* _Aim of the task_
Locate, in the data below, the line that contains "35: (337, 17, 9.78)" and the line that contains "53: (497, 59, 9.68)"; reproduce exactly those two lines and every line between them, nothing more.
>>>
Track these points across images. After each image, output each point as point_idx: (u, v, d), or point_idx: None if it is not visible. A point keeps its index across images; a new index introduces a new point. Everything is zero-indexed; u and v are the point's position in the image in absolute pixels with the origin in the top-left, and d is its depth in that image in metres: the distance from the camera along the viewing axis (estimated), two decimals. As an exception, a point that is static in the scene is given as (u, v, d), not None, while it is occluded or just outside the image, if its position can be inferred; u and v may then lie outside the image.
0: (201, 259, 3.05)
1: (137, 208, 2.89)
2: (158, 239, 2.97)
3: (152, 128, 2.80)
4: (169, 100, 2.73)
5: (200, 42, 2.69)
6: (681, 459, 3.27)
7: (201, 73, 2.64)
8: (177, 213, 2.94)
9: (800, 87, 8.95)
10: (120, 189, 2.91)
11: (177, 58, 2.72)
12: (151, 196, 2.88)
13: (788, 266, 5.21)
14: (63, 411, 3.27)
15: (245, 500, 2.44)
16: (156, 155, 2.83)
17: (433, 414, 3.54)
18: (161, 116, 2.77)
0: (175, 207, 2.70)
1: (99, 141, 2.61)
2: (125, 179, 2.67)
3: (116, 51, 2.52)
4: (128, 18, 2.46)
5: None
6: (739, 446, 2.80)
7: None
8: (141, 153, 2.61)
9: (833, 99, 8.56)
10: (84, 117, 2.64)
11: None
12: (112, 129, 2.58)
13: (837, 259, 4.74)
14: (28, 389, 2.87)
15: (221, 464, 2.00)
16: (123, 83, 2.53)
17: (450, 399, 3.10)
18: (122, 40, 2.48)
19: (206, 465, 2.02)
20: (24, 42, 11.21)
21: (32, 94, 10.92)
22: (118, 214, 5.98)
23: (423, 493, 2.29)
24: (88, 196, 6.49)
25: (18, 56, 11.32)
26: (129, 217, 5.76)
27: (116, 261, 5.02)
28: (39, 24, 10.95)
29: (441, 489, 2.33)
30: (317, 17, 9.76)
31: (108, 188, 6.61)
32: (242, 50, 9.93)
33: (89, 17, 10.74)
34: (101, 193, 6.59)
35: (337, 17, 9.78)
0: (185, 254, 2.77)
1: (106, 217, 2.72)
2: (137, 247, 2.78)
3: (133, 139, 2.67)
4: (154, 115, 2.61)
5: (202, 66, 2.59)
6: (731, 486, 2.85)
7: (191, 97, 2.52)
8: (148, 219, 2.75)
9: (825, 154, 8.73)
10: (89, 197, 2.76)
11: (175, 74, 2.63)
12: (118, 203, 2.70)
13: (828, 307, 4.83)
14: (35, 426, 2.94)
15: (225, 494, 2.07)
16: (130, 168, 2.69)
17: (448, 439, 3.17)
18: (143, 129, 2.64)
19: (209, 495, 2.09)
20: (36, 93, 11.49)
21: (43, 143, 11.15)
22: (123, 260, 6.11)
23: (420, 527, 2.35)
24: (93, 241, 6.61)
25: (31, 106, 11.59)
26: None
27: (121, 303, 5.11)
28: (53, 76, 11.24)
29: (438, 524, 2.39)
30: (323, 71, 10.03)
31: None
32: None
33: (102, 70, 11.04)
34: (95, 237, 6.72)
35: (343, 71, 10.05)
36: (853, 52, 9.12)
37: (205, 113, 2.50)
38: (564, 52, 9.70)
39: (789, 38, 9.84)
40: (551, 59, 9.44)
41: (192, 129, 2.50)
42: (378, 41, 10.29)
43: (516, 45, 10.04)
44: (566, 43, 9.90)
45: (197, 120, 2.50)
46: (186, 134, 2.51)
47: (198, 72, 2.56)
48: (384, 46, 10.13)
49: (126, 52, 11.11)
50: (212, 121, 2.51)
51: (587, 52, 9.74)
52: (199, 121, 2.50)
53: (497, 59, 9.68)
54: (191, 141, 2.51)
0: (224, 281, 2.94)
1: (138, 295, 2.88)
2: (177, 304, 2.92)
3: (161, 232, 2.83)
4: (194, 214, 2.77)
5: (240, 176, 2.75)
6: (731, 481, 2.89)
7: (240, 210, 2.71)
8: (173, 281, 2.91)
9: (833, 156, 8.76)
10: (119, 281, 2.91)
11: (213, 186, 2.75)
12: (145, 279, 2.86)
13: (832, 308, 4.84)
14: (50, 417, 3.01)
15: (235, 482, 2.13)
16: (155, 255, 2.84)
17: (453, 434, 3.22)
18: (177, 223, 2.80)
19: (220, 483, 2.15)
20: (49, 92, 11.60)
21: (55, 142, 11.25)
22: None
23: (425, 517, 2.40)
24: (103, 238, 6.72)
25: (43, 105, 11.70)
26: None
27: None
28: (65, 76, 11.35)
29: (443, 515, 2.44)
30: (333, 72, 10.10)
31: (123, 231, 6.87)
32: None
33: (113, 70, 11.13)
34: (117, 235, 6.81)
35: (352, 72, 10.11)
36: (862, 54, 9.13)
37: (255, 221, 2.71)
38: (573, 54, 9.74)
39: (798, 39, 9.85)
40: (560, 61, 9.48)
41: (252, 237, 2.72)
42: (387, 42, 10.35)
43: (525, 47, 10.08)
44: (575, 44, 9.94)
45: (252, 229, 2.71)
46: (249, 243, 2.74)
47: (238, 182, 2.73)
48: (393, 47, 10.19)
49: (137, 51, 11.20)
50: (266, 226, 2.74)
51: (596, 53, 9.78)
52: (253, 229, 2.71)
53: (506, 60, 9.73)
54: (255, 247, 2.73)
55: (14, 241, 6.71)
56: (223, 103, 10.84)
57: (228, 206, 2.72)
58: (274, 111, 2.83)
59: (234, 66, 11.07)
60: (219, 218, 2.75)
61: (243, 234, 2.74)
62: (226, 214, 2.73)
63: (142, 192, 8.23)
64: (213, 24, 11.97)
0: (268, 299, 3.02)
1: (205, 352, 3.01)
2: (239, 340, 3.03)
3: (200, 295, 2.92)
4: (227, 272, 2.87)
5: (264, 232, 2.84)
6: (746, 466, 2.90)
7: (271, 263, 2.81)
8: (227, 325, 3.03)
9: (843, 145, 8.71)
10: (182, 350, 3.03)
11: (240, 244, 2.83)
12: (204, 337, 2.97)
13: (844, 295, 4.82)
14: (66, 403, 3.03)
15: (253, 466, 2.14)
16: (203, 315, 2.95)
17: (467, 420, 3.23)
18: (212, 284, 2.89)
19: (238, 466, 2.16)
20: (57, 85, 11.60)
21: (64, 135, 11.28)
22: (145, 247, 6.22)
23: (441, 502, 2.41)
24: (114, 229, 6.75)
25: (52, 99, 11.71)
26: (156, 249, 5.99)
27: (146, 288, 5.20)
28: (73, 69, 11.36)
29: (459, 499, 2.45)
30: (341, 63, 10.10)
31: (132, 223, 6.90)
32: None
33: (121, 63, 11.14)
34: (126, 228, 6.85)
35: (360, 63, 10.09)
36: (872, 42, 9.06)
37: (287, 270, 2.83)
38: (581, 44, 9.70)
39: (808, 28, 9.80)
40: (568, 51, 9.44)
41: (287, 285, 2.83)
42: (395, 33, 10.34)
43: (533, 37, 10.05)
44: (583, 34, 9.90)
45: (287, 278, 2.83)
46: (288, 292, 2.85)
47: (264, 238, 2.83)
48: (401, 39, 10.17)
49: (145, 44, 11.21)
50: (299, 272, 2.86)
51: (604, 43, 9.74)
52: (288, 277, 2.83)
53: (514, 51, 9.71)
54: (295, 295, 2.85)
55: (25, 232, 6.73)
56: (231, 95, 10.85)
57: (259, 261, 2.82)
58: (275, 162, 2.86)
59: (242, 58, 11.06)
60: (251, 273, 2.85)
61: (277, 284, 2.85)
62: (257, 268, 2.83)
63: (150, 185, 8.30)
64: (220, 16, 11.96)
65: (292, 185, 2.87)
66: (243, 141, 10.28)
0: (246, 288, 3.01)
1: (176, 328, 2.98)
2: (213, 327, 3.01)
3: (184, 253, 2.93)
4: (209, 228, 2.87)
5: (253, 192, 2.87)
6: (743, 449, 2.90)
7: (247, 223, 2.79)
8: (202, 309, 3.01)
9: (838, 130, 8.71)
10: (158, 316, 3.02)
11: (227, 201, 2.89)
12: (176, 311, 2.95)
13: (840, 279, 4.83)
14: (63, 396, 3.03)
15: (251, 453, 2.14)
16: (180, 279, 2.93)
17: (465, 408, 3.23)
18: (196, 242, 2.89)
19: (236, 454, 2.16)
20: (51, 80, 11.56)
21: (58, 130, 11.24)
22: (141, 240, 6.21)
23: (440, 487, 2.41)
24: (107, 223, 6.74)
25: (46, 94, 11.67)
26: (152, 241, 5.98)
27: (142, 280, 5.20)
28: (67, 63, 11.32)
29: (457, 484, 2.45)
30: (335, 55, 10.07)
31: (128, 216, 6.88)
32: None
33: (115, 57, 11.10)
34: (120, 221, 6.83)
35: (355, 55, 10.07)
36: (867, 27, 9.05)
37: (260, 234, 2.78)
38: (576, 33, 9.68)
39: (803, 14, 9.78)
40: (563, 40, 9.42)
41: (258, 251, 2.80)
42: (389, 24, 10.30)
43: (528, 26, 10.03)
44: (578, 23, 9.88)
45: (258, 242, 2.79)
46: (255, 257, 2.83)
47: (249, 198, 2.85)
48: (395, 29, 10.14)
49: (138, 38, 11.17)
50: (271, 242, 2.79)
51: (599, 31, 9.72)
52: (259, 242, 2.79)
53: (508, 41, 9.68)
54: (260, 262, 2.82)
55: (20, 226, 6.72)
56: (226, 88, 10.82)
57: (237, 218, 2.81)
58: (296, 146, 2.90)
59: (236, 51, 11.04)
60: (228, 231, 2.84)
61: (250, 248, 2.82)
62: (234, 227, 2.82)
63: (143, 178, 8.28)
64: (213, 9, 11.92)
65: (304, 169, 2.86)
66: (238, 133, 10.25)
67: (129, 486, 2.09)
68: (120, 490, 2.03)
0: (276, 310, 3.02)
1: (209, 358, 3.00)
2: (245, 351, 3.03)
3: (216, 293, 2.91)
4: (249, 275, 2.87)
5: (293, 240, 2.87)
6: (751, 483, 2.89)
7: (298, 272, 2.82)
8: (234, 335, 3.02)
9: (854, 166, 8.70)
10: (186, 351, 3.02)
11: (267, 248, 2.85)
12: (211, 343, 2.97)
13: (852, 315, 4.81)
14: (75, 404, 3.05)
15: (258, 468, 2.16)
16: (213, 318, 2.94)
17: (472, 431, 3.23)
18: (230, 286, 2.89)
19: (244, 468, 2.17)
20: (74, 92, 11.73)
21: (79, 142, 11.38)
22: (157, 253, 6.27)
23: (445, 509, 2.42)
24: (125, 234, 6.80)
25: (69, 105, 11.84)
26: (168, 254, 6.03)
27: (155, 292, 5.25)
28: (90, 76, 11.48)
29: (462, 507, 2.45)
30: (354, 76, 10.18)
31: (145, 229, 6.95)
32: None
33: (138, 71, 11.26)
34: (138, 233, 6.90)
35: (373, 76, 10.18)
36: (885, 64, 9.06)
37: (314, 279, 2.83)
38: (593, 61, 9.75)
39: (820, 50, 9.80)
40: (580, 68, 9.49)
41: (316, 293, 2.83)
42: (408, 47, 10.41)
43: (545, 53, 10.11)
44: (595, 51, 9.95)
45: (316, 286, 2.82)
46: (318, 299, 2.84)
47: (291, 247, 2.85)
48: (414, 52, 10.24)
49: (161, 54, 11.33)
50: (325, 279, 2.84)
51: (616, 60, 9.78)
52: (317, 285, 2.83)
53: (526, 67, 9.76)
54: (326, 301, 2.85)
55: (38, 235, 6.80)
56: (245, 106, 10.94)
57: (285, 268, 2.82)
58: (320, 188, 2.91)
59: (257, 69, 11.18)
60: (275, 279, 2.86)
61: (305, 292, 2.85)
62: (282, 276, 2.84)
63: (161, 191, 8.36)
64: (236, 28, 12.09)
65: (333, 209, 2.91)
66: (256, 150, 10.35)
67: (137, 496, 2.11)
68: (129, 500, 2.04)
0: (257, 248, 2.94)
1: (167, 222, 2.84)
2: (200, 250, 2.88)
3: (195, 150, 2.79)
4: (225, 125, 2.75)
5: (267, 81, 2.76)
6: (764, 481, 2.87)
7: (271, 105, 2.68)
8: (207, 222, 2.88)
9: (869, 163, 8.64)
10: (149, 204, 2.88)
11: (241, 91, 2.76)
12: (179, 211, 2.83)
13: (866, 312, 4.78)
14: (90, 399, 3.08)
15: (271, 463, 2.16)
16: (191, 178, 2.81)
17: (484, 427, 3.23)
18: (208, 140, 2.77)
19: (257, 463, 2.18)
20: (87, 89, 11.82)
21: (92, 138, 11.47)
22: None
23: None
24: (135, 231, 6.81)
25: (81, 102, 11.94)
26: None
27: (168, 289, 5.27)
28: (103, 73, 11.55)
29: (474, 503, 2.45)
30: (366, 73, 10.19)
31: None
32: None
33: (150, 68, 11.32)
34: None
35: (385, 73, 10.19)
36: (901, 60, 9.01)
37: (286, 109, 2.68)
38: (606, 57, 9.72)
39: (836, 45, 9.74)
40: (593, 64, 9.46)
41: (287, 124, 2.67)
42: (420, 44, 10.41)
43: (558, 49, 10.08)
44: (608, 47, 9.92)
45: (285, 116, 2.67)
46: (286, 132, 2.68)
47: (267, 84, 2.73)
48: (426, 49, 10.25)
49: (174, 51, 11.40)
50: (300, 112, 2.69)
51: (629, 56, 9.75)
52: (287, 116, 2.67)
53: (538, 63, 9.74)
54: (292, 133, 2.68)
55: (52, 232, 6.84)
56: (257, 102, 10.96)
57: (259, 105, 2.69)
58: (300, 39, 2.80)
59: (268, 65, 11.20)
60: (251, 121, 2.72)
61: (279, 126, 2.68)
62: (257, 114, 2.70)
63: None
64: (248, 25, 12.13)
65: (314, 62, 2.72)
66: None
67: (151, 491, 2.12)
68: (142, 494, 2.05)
<<<
* _Solution to this problem_
35: (337, 17, 9.78)
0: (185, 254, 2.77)
1: (106, 217, 2.72)
2: (137, 247, 2.78)
3: (133, 139, 2.67)
4: (154, 115, 2.61)
5: (202, 66, 2.59)
6: (731, 486, 2.85)
7: (191, 97, 2.52)
8: (148, 219, 2.75)
9: (825, 154, 8.73)
10: (89, 197, 2.76)
11: (175, 74, 2.63)
12: (118, 203, 2.70)
13: (828, 307, 4.83)
14: (35, 426, 2.94)
15: (225, 494, 2.07)
16: (130, 168, 2.69)
17: (448, 439, 3.17)
18: (143, 129, 2.64)
19: (209, 495, 2.09)
20: (36, 93, 11.49)
21: (43, 143, 11.15)
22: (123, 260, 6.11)
23: (420, 527, 2.35)
24: (93, 241, 6.61)
25: (31, 106, 11.59)
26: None
27: (121, 303, 5.11)
28: (53, 76, 11.24)
29: (438, 524, 2.39)
30: (323, 71, 10.03)
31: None
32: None
33: (102, 70, 11.04)
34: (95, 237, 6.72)
35: (343, 71, 10.05)
36: (853, 52, 9.12)
37: (205, 113, 2.50)
38: (564, 52, 9.70)
39: (789, 38, 9.84)
40: (551, 59, 9.44)
41: (192, 129, 2.50)
42: (378, 41, 10.29)
43: (516, 45, 10.04)
44: (566, 43, 9.90)
45: (197, 120, 2.50)
46: (186, 134, 2.51)
47: (198, 72, 2.56)
48: (384, 46, 10.13)
49: (126, 52, 11.11)
50: (212, 121, 2.51)
51: (587, 52, 9.74)
52: (199, 121, 2.50)
53: (497, 59, 9.68)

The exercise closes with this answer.